---------- Given information ----------

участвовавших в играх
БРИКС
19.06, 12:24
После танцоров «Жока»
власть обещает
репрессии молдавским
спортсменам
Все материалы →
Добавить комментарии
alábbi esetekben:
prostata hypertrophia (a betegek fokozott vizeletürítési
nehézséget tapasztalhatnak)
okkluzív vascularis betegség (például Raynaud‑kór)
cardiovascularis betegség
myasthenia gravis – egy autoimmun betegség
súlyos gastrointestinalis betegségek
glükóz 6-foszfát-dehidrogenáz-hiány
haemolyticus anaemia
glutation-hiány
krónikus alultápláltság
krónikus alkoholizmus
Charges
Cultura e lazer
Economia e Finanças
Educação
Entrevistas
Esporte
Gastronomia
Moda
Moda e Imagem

----------

:: Problem requirements ::
Return only the exact lines from the opening of the records through the line that contains "glükóz 6-foszfát-dehidrogenáz-hiány", both included.

:: Finished task ::
участвовавших в играх
БРИКС
19.06, 12:24
После танцоров «Жока»
власть обещает
репрессии молдавским
спортсменам
Все материалы →
Добавить комментарии
alábbi esetekben:
prostata hypertrophia (a betegek fokozott vizeletürítési
nehézséget tapasztalhatnak)
okkluzív vascularis betegség (például Raynaud‑kór)
cardiovascularis betegség
myasthenia gravis – egy autoimmun betegség
súlyos gastrointestinalis betegségek
glükóz 6-foszfát-dehidrogenáz-hiány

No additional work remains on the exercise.